WASHINGTON, D.C. — The maximum fine for any violation under the Jeanne Clery Act increased to $35,000 today.

The maximum fine rose from $27,500 as part of an inflation adjustment. The announcement was published in today’s Federal Register.

The Clery Act is a 1990 statute that requires all colleges that accept federal education funding — which includes almost all public and private colleges that accept federal financial aid — to record and release information about crime near and on campus or risk losing federal funding.

The law is named for a Lehigh University student found beaten, raped and murdered in her dorm room. After her death, it was discovered that the university failed to disclose several other violent crimes that occurred shortly before Jeanne Clery’s murder.

Under the law, schools must maintain a publicly accessible crime log that’s up-to-date within 48 hours, warn campus communities of dangerous situations, and release an annual report by Oct. 1 detailing crime statistics for the prior three years.

“Indexing the Clery Act fine is intended to maintain the status quo and keep the strength of the Clery Act at the same level as inflation minimizes the value of lower level penalties,” said S. Daniel Carter, a campus safety expert who works for the VTV Family Outreach Foundation, an organization established by family members of those killed in the Virginia Tech shootings.

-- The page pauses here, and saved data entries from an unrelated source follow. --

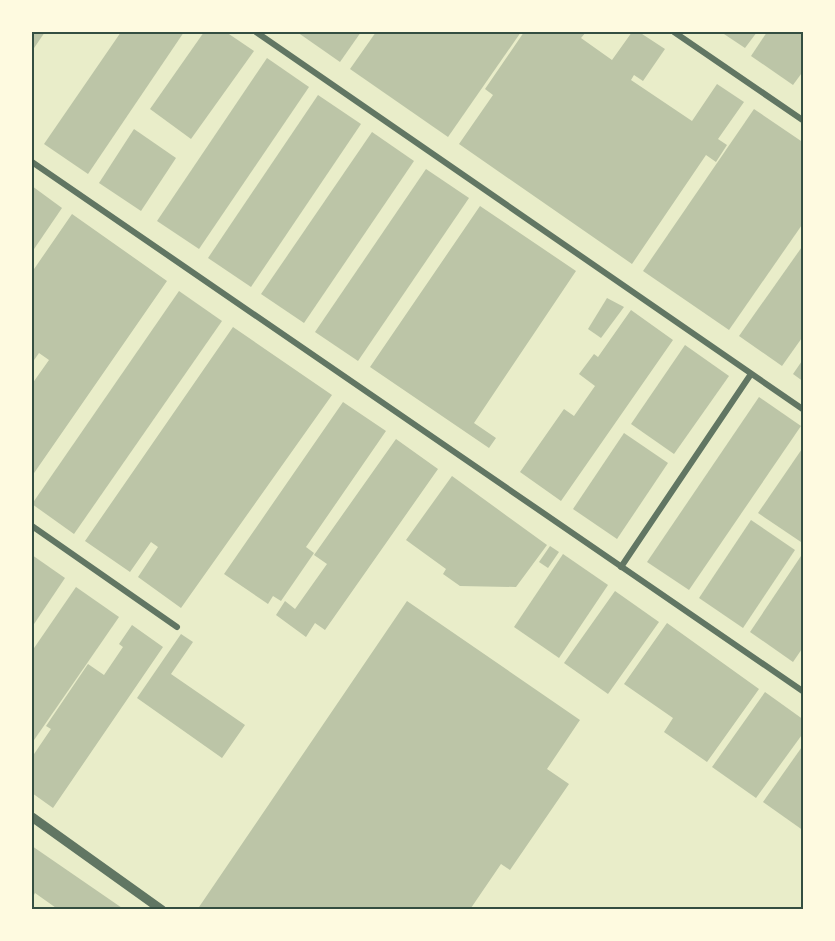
<svg xmlns="http://www.w3.org/2000/svg" width="835" height="941" font-family="Cabin,sans-serif">
	<rect width="100%" height="100%" fill="#e9edc9"/>
	<g fill="#bcc5a7">
		<polygon points="32,32 45,32 32,51"/>
		<polygon points="121,32 184,32 88,174 44,144"/>
		<polygon points="204,32 226,32 254,51 191,139 150,109"/>
		<polygon points="297,32 361,32 340,62"/>
		<polygon points="376,32 521,32 448,137 350,69"/>
		<polygon points="524,32 586,32 581,38 612,60 632,32 639,32 665,49 643,81 634,75 631,80 692,121 717,84 744,102 718,139 727,145 716,162 706,155 632,264 459,144 493,95 485,89"/>
		<polygon points="721,32 757,32 745,48"/>
		<polygon points="767,32 804,32 804,70 793,85 751,56"/>
		<polygon points="267,58 309,87 199,249 157,221"/>
		<polygon points="318,95 361,124 251,287 208,258"/>
		<polygon points="754,109 804,143 804,222 729,330 643,271"/>
		<polygon points="134,129 176,158 141,211 99,183"/>
		<polygon points="372,132 414,161 304,323 261,294"/>
		<polygon points="426,169 469,198 358,361 315,332"/>
		<polygon points="32,186 62,208 32,252"/>
		<polygon points="480,206 576,271 474,423 496,438 489,448 370,367"/>
		<polygon points="72,214 167,281 32,476 32,384 49,360 39,353 32,363 32,272"/>
		<polygon points="804,244 804,335 782,366 739,336"/>
		<polygon points="179,291 222,321 74,534 32,504"/>
		<polygon points="607,298 624,307 601,338 588,329"/>
		<polygon points="631,310 673,340 561,501 520,472 564,409 574,416 595,386 579,374 594,354 598,357"/>
		<polygon points="233,327 332,395 181,608 138,577 158,547 151,542 130,572 85,541"/>
		<polygon points="685,345 729,376 674,454 631,424"/>
		<polygon points="804,358 804,382 793,374"/>
		<polygon points="759,397 801,426 689,590 647,562"/>
		<polygon points="343,402 386,431 306,547 314,553 281,601 273,596 268,604 224,574"/>
		<polygon points="624,433 668,463 617,539 573,509"/>
		<polygon points="396,439 438,469 325,630 315,623 306,637 276,615 285,601 295,609 327,564 314,555"/>
		<polygon points="804,446 804,538 801,542 758,513"/>
		<polygon points="452,476 547,545 516,587 460,586 443,574 446,569 406,540"/>
		<polygon points="751,520 795,550 743,628 699,598"/>
		<polygon points="550,546 559,552 548,568 539,562"/>
		<polygon points="563,554 608,585 559,658 514,627"/>
		<polygon points="32,555 65,578 32,627"/>
		<polygon points="801,556 804,558 804,646 793,662 750,632"/>
		<polygon points="76,587 119,617 32,743 32,651"/>
		<polygon points="615,591 659,622 608,694 564,663"/>
		<polygon points="407,601 580,720 547,769 569,784 510,870 501,864 471,908 473,910 197,910"/>
		<polygon points="667,623 759,689 707,762 664,732 673,718 624,684"/>
		<polygon points="132,625 163,647 53,808 32,793 32,757 51,729 46,726 88,664 104,675 123,647 119,644"/>
		<polygon points="181,634 193,642 171,674 245,725 222,758 137,698"/>
		<polygon points="765,692 804,720 804,732 756,798 712,767"/>
		<polygon points="804,744 804,831 763,802"/>
		<polygon points="32,846 125,910 59,910 35,893 32,899"/>
	</g>
	<g fill="none" stroke-linecap="round" stroke-linejoin="round">
		<g stroke="#617663" stroke-width="6">
			<polyline points="256,32 804,410"/>
			<polyline points="674,32 804,121"/>
			<polyline points="32,162 804,692"/>
			<polyline points="32,526 177,627"/>
			<polyline points="621,567 751,374"/>
		</g>
		<polyline stroke="#617663" stroke-width="9" points="32,817 162,910"/>
	</g>
	<rect width="835" height="941" fill="none" stroke="#fefae0" stroke-width="66"/>
	<rect x="33" y="33" width="769" height="875" fill="none" stroke="#344e41" stroke-width="2"/>
</svg>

The Federal Civil Penalties Inflation Adjustment Act of 1990 requires that civil monetary penalties be adjusted at least every four years, but this adjustment marks only the second time Clery fines have increased, Carter said in an email. The fines were raised from $25,000 to $27,500 in 2002.

“I don’t know what specifically prompted the increase other than it was overdue,” Carter said.

In a landmark decision earlier this year, U.S. Secretary of Education Arne Duncan wrote that violent crimes — homicides, sex offenses and robberies — are serious enough to warrant the maximum fine for each instance of misreporting by an institution.

Failure to report non-violent crimes, or failure to comply with any of the law’s other requirements, can receive the maximum penalty as well, depending on the circumstances.

The newly raised fines won’t affect any violations uncovered during DOE investigations already in progress, only those occurring after today.